_DESCRIÇÃO DA TAREFA_
Dê continuidade à conversa do fórum sobre a tradução do termo "IVA Responsable no inscripto" para o português, começando logo após o último trecho apresentado.

# IVA Responsable no inscripto



## grisauco

alguien sabe la traducción de este término al portugués???


----------



## Vanda

íBienvenido Grisauco! 

Este termo se encontra no dicionário que fica no alto da página deste fórum. Veja: http://www.wordreference.com/espt/IVA

IVA ['iβa] (Impuesto sobre el Valor Añadido) =   ICMS (Imposto sobre Circulação de Mercadarias e Serviços)


----------



## grisauco

Pero te parece, me parece que este término que me decís es incompleto....


----------



## MariBR

No Brasil, não temos IVA. A tradução para o português brasileiro seria Imposto sobre o Valor Agregado.

O que temos é a não-cumulatividade de dois impostos: IPI (imposto sobre produtos industrializados) e o ICMS (imposto sobre a circulação de mercadorias e serviços). A tributação sobre o valor agregado é confundida com a não cumulatividade, mas são conceitos um pouquinho diferentes.

Acho melhor esperar alguém de Portugal que poderia traduzir melhor, pois me parece que eles tem IVA.


----------



## grisauco

MariBR said:


> No Brasil, não temos IVA. A tradução para o português brasileiro seria Imposto sobre o Valor Agregado.
> 
> O que temos é a não-cumulatividade de dois impostos: IPI (imposto sobre produtos industrializados) e o ICMS (imposto sobre a circulação de mercadorias e serviços). A tributação sobre o valor agregado é confundida com a não cumulatividade, mas são conceitos um pouquinho diferentes.
> 
> Acho melhor esperar alguém de Portugal que poderia traduzir melhor, pois me parece que eles tem IVA.


  Podrá ser:   Imposto sobre o Valor Agregado, Contribuinte Não Cadastrado???
Gracias!!!!!!


----------



## Vanda

grisauco said:


> Podrá ser:   Imposto sobre o Valor Agregado, Contribuinte Não Cadastrado


----------



## grisauco

Vanda, você acha que faz sentido então colocar assim:   Imposto sobre o Valor Agregado, Contribuinte Não Cadastrado?


----------



## Vanda

Sim, se for num formulário: 
 IVA: Contribuinte não cadastrado


----------



## MariBR

Poxa, errei ali em cima!

Falamos *Imposto sobre Valor Agregado* (sem aquele "o")! 

Tem gente que usa *Imposto sobre Valor Adicionado*. 

Como disse, no Brasil não temos esse tipo de imposto, então, não temos uma tradução única. Pode usar as duas como sinônimos, que vão entender! 

Quanto ao _responsable no inscripto_, seria *contribuinte não cadastrado* (ou *contribuinte não inscrito*) a tradução literal, mas não estou segura em relação ao significado.

Poderia ser isento, não tributado, ou o contribuinte substituído nos casos de  substituição tributária. 

Não tenho claro esse conceito de "_Responsable no inscripto_". Se pudesse colocar mais informações, talvez ajudasse um pouco!


----------



## grisauco

MariBR said:


> No Brasil, não temos IVA. A tradução para o português brasileiro seria Imposto sobre o Valor Agregado.

_INFORMAÇÕES EXTRAÍDAS_
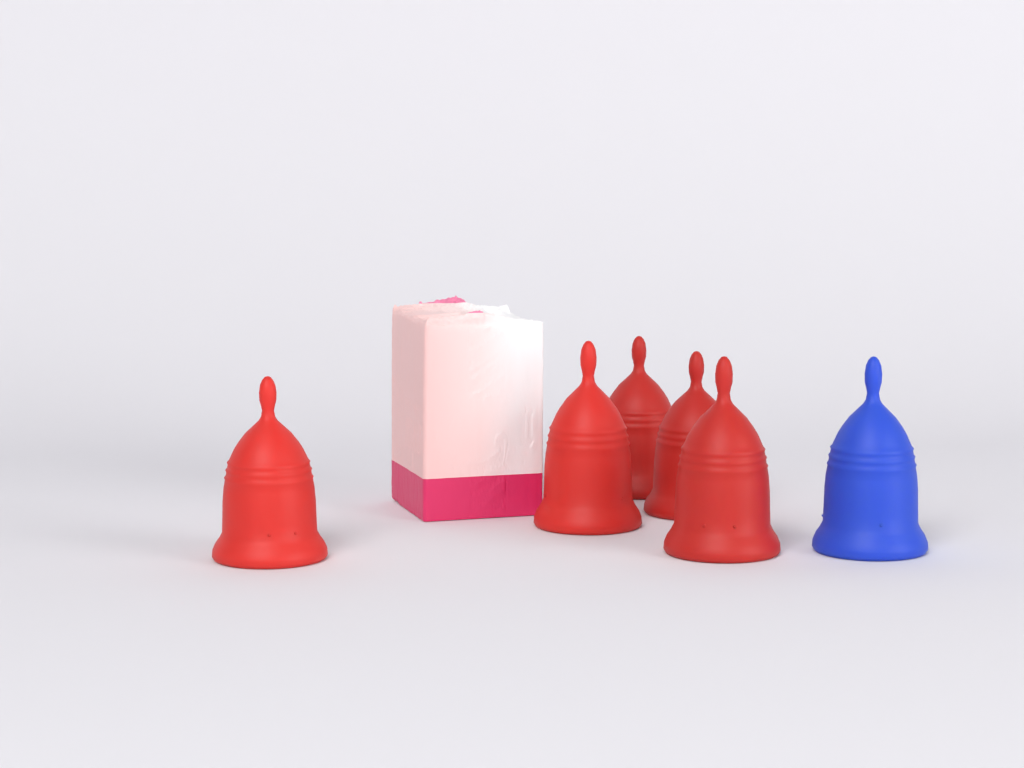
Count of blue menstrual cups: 1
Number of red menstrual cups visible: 5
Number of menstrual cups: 6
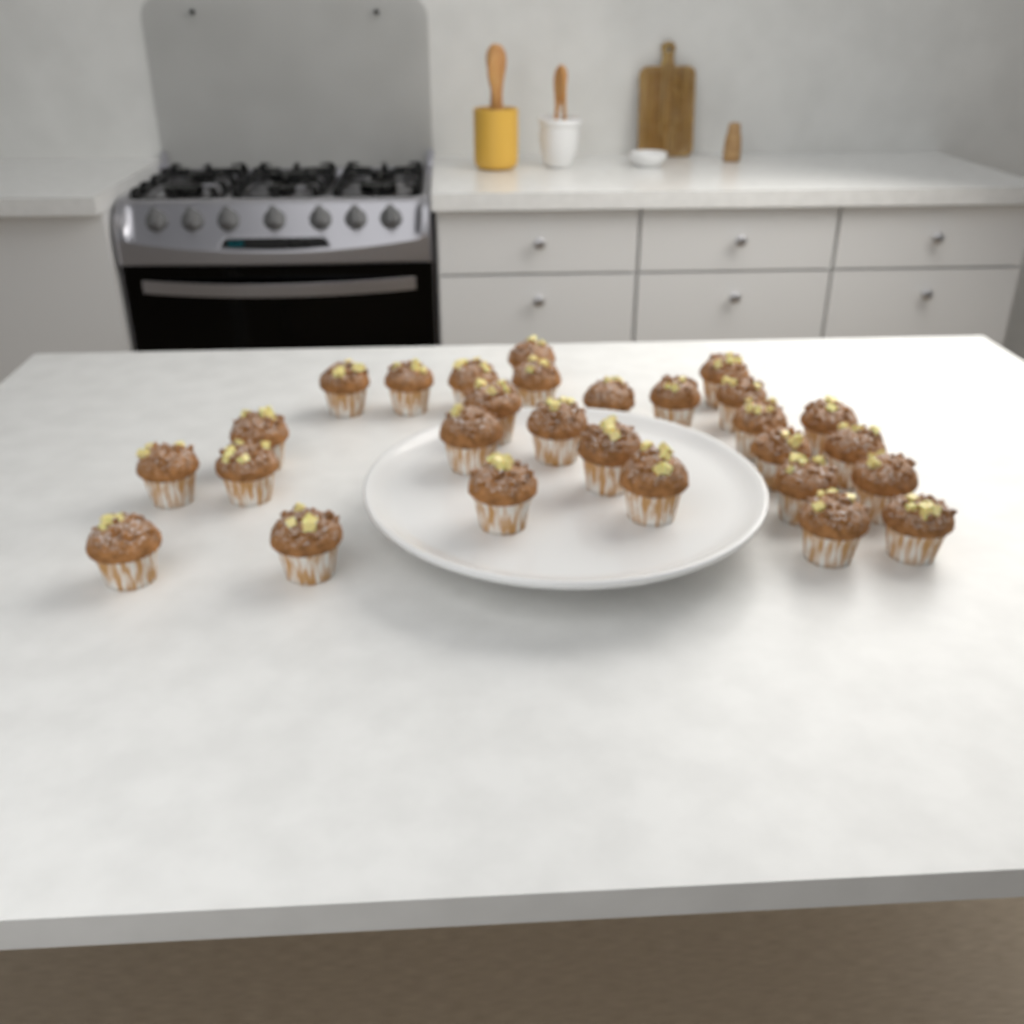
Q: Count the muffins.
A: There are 28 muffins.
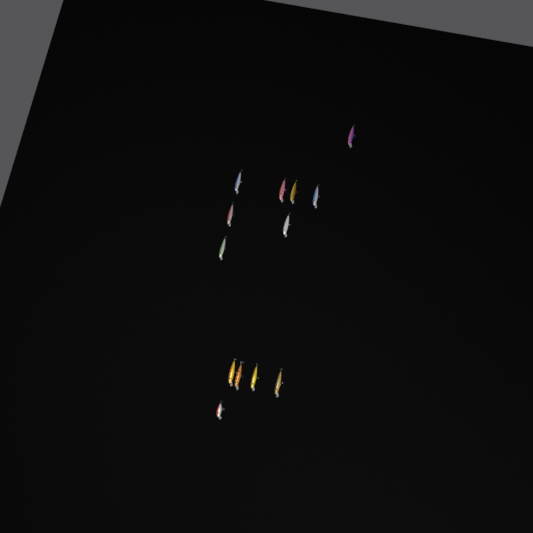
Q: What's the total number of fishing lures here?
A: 13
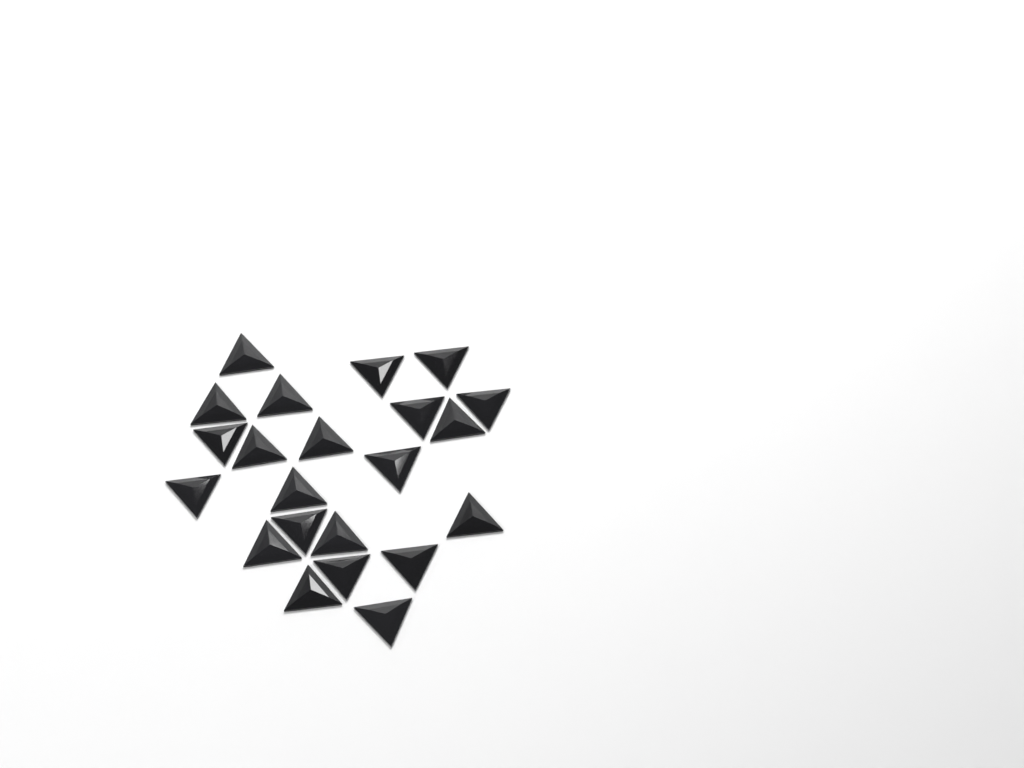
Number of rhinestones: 22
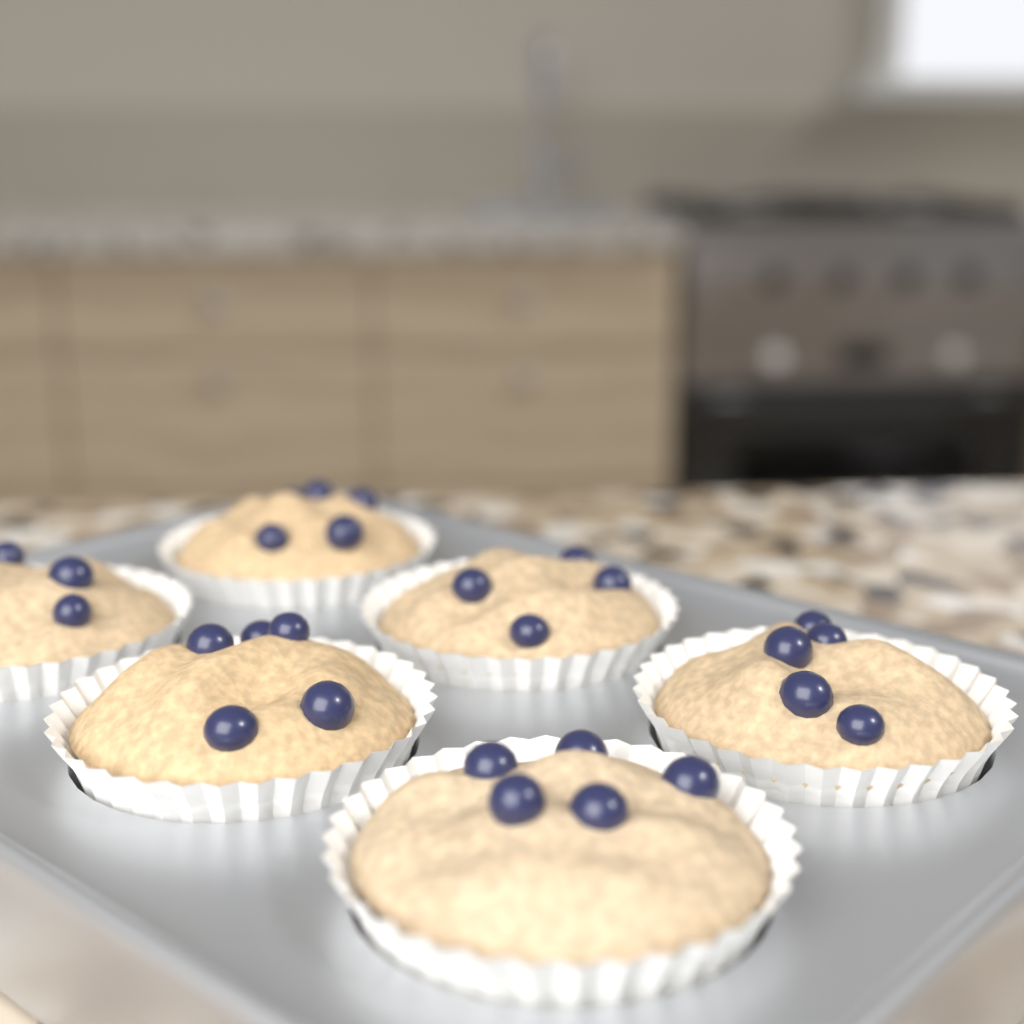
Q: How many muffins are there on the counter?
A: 6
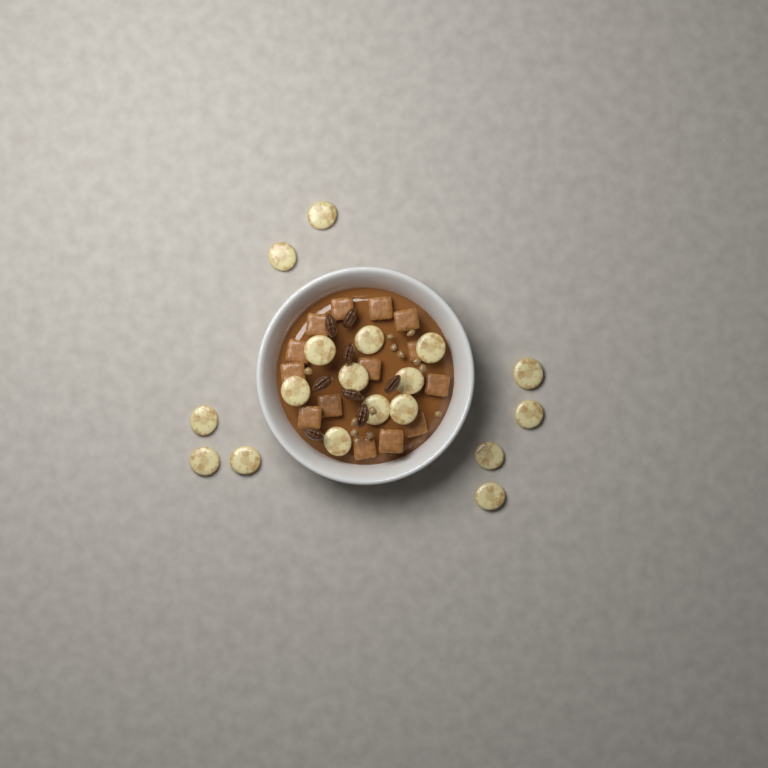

_RESPOSTA À TAREFA_
> 
> O que temos é a não-cumulatividade de dois impostos: IPI (imposto sobre produtos industrializados) e o ICMS (imposto sobre a circulação de mercadorias e serviços). A tributação sobre o valor agregado é confundida com a não cumulatividade, mas são conceitos um pouquinho diferentes.
> 
> Acho melhor esperar alguém de Portugal que poderia traduzir melhor, pois me parece que eles tem IVA.


Obrigada!!!!! Valeu!!! é um tipo de contribuinte que nao tem um ingresso muito alto entao nao entra dentro da categoria de INSCRIPTO (nao paga imposto IVA)


----------



## MariBR

Aqui no Brasil, todos somos inscritos no Cadastro de Pessoas Físicas (CPF) e todos pagamos algum tipo de imposto direta ou indiretamente.

Quando não temos que pagar algum tributo podemos ser isentos ou imunes. Mas daí já é entrar em detalhes do Direito Tributário.

No dia a dia, quando não temos que pagar algum imposto por ter uma renda não muito alta, falamos que somos *isentos*!

Resumindo: acho que a melhor tradução no Brasil seria:

*Isento de Imposto sobre Valor Agregado (ou Adicionado)*


----------



## grisauco

Está ótimo! Entendi! Obrigada!!!


----------



## Carfer

A tradução para português é _*Imposto sobre o Valor Acrescentado,*_ ou, pelo menos, é esse o nome que tem em Portugal, onde existe e é, provavelmente, o mais importante dos impostos do sistema fiscal português.

Quando à inscrição, esta não se pode referir especificamente ao IVA, já que o nosso cadastro de contribuintes é único. Nós só nos inscrevemos como contribuintes uma única vez na vida, sendo-nos atribuído um único Número de Identificação Fiscal (NIF, também comummente designado por _'Número de contribuinte')._ Hoje em dia a inscrição é, em muitos casos, oficiosa (o número é atribuido quando se requer o cartão de cidadão pela primeira vez, pelo que até um recém-nascido pode estar inscrito - não se admirem: uma neta minha tem onze meses e já tem cartão de cidadão, número de contribuinte, número de beneficiário do Serviço Nacional de Saúde e só não tem número de eleitor porque não tem idade). 
Depois de inscrito, cada contribuinte pode ser, ou não, sujeito passivo de cada um dos impostos.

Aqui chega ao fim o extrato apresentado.